Ms Judy Canales, from the "Star Earth Tribe", asked him at his public
meeting in Lismore yesterday: "Mr Prime Minister, would you consider
coming to Nimbin?"

Ms Canales told him he'd been invited earlier to the "alternative
nation's capital", but Nimbin had been told he was too busy.

No wonder. What Ms Canales wanted to talk about was an elaborate
"hemployment" plan for the multi-billion-dollar commercialisation of
hemp.

"I can't get to Nimbin in the next 48 hours," Mr Howard said, in a
voice that hinted this was a request beyond reasonableness.

But if the Prime Minister was not willing to go to them, the Nimbins
were out in force to see him.

Outside the public meeting was a bus with a huge joint on top, and a
larger than life skeleton figure of Major Watters, a Howard confidant
on social policy.

The noisy demonstrators were against the GST and for cannabis. In
rowdy exchanges between demonstrators and police, two protesters were
detained but quickly released "to calm the crowd down".

Inside the hall, for about 90 minutes Mr Howard faced interjections,
heckling and cat-calls.

Questioners voiced a variety of grievances. One man was distraught
about a FamilyCourt decision. Another challenged the PM to "debate me
in front of the Federal police" over alleged corruption concerning
dairy deregulation.

Another asked whether the 10per cent GST on tampons would mean "we
will have to bleed 10per cent less every month". A third was nearly in
tears over reconciliation.

Mr Howard was in foreign territory politically, but only took a few
swipes. When one questioner contrasted a Keating visit to Lismore,
saying the Labor prime minister had come with money and vision for the
city, Mr Howard said the man was probably a member of the ALP. He
added: "Did Mr Keating have a public gathering like this?"
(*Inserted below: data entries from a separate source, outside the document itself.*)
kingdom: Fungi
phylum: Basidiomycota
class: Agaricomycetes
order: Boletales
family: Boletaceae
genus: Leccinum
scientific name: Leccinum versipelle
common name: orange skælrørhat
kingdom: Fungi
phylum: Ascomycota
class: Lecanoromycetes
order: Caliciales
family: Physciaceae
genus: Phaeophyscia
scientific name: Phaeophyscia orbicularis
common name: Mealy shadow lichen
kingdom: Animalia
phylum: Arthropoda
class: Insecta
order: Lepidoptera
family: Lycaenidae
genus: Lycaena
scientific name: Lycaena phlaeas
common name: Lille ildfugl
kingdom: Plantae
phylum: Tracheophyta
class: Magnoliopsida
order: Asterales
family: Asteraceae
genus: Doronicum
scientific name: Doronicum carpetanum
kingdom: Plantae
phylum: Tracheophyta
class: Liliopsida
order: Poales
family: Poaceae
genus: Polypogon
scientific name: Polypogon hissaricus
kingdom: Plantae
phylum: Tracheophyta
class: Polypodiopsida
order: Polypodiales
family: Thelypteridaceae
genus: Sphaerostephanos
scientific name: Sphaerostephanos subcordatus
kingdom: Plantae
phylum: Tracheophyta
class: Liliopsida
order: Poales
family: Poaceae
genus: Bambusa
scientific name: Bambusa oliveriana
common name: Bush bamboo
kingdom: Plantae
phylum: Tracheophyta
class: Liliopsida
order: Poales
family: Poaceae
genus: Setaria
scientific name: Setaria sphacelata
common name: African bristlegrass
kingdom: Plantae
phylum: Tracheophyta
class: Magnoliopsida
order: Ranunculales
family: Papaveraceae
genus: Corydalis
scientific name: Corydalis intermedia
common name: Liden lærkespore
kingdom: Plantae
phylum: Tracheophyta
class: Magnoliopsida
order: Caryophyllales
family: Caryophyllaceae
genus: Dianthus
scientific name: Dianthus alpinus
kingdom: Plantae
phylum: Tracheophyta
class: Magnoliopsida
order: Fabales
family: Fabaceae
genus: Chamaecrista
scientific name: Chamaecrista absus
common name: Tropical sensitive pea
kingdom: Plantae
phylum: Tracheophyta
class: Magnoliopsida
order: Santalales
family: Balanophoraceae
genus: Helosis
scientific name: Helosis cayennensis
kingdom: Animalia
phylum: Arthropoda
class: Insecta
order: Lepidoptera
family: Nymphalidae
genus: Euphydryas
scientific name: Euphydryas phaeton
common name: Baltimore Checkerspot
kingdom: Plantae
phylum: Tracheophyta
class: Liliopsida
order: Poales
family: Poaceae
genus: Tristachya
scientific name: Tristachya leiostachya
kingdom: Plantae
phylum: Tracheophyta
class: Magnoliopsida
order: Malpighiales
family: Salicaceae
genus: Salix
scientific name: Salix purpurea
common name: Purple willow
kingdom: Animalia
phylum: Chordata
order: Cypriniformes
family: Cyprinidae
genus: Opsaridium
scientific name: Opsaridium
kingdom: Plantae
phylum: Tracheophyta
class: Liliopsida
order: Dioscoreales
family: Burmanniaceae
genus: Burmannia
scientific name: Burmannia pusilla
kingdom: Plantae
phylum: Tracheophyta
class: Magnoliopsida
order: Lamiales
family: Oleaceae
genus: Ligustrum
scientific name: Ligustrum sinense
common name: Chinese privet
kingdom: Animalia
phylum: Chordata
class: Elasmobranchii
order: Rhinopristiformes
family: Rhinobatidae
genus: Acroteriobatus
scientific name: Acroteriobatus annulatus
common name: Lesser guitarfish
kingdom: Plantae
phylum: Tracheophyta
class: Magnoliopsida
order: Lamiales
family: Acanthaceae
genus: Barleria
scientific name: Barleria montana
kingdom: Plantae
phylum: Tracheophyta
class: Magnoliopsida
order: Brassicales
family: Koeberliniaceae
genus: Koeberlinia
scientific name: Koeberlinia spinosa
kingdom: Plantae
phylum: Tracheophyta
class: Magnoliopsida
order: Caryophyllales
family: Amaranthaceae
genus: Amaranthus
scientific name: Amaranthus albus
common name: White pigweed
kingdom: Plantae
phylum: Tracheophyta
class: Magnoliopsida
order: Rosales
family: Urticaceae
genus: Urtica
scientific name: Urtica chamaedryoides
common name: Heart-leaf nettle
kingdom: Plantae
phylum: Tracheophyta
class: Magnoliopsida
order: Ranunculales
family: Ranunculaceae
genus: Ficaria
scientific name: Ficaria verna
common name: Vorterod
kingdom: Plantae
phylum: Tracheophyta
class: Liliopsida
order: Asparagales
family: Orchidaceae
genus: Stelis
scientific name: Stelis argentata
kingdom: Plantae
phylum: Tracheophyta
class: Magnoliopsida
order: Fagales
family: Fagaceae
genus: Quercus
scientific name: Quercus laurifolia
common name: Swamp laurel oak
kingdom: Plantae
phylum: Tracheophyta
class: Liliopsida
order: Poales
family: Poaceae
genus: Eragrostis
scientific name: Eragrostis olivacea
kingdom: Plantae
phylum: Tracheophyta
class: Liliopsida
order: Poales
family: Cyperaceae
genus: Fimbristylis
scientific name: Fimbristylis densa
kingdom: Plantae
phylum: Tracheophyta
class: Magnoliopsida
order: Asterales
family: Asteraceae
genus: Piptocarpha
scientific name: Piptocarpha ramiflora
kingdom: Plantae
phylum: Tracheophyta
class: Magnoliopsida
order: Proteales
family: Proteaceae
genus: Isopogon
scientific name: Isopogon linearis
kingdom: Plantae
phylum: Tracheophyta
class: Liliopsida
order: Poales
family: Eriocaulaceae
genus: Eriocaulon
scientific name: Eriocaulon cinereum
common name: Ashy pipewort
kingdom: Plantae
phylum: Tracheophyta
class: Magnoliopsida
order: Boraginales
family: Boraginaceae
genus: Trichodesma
In reply to one question, Mr Howard criticised the teaching of history
these days, saying there was too much concentration on an issue's
approach and too little on the sequence of events. "There's too little
emphasis on some of the facts and too much on making the history
curriculum politically correct," he said.

He then went off to the town of Maclean to relive a little history of
his own. Mr Howard's grandfather and father lived in Maclean before
the family moved to Sydney duringWorld War II.